Tuesday, February 23, 2010

Does BU need football?


As readers of this blog may know, my alma mater, Boston University, killed it's D1-AA football program in 1997. BU had about zero football tradition, and games at Nickerson Field were sparsely attended at best. However, I do have fond memories of fall Saturdays, the mighty Terriers taking the field against arch-rivals like UNH and Maine. Good times.

Brian Roach, in today's Freep, attempts to make the point that a dominant hockey program makes up for the absence of a mediocre football program. He reminds us of BU's multiple National Championships, 2009 being the most recent, bitter rivalry with that other school right out the B branch of the Green Line, and Beanpot triumphs. He doesn't mention, but could have, the semi-household names like Eruzione and Craig, Drury and Tkachuk, and, of course, Jack Parker.

Well, I'm not so sure. I have some great Beanpot memories, sure. One of the great sports moments of my life occurred at the Beanpot. I some really good times at Brown Arena (the Rathole On Babcock St). Scott Shaunessy was sorta fun to drink with at Father's Too on Beacon Street. I mean, it was nice being around a superior hockey program, no doubt.

But college hockey is a fringe sport. It's not even on the same map as college football or college basketball. It's lumped in with other third-tier sports like baseball, soccer, swimming, etc. All very worthwhile pursuits, don't get me wrong. But they just aren't the same as the biggies.

I have NOTHING in my experience to rival Game Day in Austin, or the atmosphere of Cameron Indoor or the Dean Dome. I've never been in an arena with the hoisted jerseys of Walton and Kareem, or where there are 100,000 people wearing maize and blue.

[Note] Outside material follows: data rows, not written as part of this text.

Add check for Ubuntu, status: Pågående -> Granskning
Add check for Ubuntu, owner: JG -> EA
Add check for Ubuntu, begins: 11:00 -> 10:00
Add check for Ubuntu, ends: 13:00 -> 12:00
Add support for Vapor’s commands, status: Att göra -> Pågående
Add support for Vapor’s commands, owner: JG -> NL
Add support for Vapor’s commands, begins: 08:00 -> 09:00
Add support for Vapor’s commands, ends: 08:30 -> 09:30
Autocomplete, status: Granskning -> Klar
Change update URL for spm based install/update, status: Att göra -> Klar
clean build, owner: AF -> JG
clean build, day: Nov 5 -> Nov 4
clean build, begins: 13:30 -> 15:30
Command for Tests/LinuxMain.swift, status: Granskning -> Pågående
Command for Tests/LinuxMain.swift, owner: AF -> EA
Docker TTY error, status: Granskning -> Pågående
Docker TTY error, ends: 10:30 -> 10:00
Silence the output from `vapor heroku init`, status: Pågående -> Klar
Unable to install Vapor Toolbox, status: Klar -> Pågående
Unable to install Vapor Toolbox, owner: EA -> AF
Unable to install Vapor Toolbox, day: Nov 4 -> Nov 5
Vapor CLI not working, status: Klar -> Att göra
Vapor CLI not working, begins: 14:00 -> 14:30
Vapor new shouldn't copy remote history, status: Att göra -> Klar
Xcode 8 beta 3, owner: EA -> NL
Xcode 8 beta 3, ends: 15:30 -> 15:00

Now, of course, that's not to say BU could ever achieve that sort of success in the big sports. BU football was a very average 1-AA program. There was no history or tradition. The most spectacular players to ever roll thru Nickerson, guys like Jim Jensen and Bill Brooks, wound up with very solid, but unspectacular, NFL careers. A guy like Paul Lewis, who set every rushing record the school has, couldn't catch on with the Patriots as a free agent when the Patriots were terrible.

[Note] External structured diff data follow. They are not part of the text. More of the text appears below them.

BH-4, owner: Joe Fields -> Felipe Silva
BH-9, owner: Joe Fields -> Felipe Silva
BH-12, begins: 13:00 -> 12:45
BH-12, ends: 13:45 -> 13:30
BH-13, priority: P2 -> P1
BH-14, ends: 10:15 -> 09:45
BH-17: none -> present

Hockey is all well and good. And it is nice to be able to say "I went to BU, home of the hockey National Champions of 2009". And it's probably better to have a dominant hockey team than it is to have a spare football team.

That was a long rant for not much payoff. I guess the moral of the story is its better to be really good at something sorta spare than it is to be really spare at something sorta good.

It probably also pays to not do too many stream-of-thought blog posts late at night!